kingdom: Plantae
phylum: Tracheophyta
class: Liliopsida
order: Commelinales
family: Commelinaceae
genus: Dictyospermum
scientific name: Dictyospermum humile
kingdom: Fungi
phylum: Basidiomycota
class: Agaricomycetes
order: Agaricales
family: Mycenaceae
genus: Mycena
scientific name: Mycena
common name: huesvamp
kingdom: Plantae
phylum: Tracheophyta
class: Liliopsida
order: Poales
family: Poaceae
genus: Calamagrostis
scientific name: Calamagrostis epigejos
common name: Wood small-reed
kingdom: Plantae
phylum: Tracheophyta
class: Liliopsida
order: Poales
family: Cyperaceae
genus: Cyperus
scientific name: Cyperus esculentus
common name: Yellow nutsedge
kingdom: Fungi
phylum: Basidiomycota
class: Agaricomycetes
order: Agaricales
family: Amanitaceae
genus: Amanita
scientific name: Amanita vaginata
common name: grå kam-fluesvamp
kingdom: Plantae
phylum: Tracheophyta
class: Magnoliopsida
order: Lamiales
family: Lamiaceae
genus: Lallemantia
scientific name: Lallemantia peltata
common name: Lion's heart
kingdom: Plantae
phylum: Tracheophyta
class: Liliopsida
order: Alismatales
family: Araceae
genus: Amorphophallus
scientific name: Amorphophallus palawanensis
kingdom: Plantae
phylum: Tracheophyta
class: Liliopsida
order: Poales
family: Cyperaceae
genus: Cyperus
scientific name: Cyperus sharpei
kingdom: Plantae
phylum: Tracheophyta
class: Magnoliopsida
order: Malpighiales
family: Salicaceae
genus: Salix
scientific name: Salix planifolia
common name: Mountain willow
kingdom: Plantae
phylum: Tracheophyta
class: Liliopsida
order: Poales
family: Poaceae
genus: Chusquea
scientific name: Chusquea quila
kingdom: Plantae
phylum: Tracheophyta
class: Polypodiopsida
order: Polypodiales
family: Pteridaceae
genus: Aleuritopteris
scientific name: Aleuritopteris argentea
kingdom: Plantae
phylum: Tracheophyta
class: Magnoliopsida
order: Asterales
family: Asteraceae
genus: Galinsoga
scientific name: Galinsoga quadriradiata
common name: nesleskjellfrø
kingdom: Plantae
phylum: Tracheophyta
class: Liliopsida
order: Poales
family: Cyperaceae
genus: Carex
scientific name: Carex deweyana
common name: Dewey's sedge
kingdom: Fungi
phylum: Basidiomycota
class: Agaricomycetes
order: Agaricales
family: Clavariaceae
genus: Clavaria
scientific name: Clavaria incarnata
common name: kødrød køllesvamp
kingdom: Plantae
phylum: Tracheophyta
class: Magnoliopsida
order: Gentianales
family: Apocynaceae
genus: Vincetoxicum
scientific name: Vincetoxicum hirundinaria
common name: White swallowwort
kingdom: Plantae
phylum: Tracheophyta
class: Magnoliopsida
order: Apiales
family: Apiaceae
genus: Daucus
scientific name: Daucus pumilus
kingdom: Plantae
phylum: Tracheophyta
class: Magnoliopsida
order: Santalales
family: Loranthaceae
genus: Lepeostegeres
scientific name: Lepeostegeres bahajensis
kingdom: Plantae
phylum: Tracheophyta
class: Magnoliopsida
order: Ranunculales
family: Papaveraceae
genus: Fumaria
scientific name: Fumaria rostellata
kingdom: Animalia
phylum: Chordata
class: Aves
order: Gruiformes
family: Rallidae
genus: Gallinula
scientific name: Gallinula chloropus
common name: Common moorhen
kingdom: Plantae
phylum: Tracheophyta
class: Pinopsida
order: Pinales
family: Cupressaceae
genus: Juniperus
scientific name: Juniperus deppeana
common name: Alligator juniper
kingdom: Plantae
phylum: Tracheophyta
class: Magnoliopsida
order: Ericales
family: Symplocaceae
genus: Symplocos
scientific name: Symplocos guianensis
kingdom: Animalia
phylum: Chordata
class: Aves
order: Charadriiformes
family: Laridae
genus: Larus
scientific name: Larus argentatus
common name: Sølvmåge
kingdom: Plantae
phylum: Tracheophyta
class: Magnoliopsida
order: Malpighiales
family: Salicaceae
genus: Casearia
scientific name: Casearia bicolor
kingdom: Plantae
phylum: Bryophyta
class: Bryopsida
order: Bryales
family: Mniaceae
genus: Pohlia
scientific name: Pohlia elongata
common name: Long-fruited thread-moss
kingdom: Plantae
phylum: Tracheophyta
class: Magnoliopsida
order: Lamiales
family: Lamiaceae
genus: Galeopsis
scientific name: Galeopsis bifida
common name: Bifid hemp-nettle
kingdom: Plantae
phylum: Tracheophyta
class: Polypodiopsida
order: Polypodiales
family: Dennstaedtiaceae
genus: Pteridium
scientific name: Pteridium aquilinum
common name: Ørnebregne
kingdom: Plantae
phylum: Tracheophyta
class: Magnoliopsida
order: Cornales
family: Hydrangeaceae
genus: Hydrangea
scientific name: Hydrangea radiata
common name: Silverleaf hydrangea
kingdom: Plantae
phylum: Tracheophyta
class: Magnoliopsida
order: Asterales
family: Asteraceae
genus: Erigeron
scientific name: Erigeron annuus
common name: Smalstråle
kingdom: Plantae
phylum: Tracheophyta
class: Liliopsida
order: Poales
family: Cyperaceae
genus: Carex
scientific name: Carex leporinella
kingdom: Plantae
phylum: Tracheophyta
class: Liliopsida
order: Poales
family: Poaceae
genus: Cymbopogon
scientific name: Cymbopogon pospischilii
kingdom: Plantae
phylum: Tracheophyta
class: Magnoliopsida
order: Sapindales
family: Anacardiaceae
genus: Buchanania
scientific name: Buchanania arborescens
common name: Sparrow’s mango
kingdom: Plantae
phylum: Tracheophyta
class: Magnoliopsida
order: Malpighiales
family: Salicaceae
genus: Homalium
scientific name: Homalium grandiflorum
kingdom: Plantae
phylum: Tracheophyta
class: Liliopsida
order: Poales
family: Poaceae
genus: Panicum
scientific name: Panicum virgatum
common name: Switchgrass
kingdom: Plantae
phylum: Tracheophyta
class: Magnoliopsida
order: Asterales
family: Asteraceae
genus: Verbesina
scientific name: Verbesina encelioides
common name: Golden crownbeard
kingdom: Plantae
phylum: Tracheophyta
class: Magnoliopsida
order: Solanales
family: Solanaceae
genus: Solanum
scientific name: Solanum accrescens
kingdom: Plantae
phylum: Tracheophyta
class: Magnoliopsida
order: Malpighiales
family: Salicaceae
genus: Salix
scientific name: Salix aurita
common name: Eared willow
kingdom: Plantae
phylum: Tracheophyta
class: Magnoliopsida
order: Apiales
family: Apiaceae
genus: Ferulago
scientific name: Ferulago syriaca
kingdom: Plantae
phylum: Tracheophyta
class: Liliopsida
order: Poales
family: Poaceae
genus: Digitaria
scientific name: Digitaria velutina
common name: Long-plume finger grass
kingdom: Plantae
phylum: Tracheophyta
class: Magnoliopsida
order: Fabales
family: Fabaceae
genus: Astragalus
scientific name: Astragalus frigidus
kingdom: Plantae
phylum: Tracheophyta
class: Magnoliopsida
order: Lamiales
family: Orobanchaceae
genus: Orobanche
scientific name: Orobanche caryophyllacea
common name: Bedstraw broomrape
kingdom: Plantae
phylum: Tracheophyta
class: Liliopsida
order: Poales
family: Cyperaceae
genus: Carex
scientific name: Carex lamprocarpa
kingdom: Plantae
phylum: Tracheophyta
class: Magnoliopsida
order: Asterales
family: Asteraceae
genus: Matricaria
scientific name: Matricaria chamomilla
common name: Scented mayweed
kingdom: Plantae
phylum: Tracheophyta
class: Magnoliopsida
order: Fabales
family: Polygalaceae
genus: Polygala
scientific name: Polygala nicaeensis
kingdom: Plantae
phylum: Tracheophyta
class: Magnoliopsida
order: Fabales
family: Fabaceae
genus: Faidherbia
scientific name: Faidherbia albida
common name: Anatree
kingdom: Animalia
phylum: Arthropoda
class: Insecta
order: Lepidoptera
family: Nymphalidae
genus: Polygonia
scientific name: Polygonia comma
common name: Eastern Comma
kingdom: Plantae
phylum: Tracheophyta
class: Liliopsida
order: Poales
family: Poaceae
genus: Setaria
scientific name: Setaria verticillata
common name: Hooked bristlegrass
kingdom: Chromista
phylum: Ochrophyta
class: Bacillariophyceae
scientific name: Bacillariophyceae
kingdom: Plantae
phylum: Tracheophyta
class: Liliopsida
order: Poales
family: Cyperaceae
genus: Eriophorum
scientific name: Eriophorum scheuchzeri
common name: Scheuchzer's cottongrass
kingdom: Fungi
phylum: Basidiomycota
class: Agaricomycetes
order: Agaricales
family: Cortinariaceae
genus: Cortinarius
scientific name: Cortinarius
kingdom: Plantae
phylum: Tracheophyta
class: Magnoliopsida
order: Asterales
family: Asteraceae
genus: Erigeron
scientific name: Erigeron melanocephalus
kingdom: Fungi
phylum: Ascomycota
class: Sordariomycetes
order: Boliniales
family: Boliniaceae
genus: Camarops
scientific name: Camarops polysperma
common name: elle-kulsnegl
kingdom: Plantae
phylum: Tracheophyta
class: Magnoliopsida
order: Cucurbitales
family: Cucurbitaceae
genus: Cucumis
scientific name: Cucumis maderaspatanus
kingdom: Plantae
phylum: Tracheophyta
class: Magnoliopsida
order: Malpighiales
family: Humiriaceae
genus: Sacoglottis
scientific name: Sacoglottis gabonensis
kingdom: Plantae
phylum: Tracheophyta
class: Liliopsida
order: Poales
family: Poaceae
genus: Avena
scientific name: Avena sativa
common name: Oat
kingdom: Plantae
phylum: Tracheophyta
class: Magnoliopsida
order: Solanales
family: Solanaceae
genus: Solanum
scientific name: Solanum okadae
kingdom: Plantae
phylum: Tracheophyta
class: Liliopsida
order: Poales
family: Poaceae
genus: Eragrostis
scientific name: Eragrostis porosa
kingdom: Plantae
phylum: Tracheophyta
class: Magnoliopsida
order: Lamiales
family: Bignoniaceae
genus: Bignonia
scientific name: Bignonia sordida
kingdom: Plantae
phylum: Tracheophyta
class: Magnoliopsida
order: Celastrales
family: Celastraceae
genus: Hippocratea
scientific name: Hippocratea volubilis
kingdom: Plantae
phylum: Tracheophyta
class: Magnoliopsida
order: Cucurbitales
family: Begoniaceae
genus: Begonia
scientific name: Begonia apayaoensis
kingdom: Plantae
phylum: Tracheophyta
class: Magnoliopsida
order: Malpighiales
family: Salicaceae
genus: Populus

• Written request: Copy the rows word for word, starting with the first line and going on through the line with "scientific name: Lallemantia peltata".

• Right answer:
kingdom: Plantae
phylum: Tracheophyta
class: Liliopsida
order: Commelinales
family: Commelinaceae
genus: Dictyospermum
scientific name: Dictyospermum humile
kingdom: Fungi
phylum: Basidiomycota
class: Agaricomycetes
order: Agaricales
family: Mycenaceae
genus: Mycena
scientific name: Mycena
common name: huesvamp
kingdom: Plantae
phylum: Tracheophyta
class: Liliopsida
order: Poales
family: Poaceae
genus: Calamagrostis
scientific name: Calamagrostis epigejos
common name: Wood small-reed
kingdom: Plantae
phylum: Tracheophyta
class: Liliopsida
order: Poales
family: Cyperaceae
genus: Cyperus
scientific name: Cyperus esculentus
common name: Yellow nutsedge
kingdom: Fungi
phylum: Basidiomycota
class: Agaricomycetes
order: Agaricales
family: Amanitaceae
genus: Amanita
scientific name: Amanita vaginata
common name: grå kam-fluesvamp
kingdom: Plantae
phylum: Tracheophyta
class: Magnoliopsida
order: Lamiales
family: Lamiaceae
genus: Lallemantia
scientific name: Lallemantia peltata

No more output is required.